Если говорить о событиях, то все события, которые должны были произойти, произошли.
А в творческом отношении? Например, первая постановка прошедшего сезона, «Евгений Онегин» — этот спектакль получился таким, каким Вам хотелось бы его видеть, или нет?
Когда начинаешь заниматься каким-то спектаклем, его финальные очертания никогда не бывают ясны. Даже если тебе приносят и показывают макет, и кажется, что макет просто замечательный – в результате может оказаться, что все получилось не так уж и хорошо. Или наоборот: макет какой-то странный, все сделано не очень внятно, а потом раз – и все получается.
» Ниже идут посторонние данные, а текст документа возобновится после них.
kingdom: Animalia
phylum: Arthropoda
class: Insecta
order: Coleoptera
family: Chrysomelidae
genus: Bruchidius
Поэтому элемент непредсказуемости всегда есть и, наверное, должен быть.
Если говорить именно об «Онегине», то, как некий очень убедительный драматический продукт, этот спектакль получился очень хорошим. До какой степени мне удалось реализовать какие-то музыкальные идеи… На этапе соприкосновения с какими-то режиссерскими обстоятельствами работы, всегда неизбежен компромисс. Можно просто пытаться минимизировать его, что я обычно и пытаюсь сделать, а можно встать в позу и сказать, что, если не будет выполнен ряд условий, я работать не буду. Тогда на финальном этапе обязательно столкнешься с проблемой другого плана: ты реализовал все именно так, как хотел, но за счет этого начинает провисать драматическая сторона спектакля.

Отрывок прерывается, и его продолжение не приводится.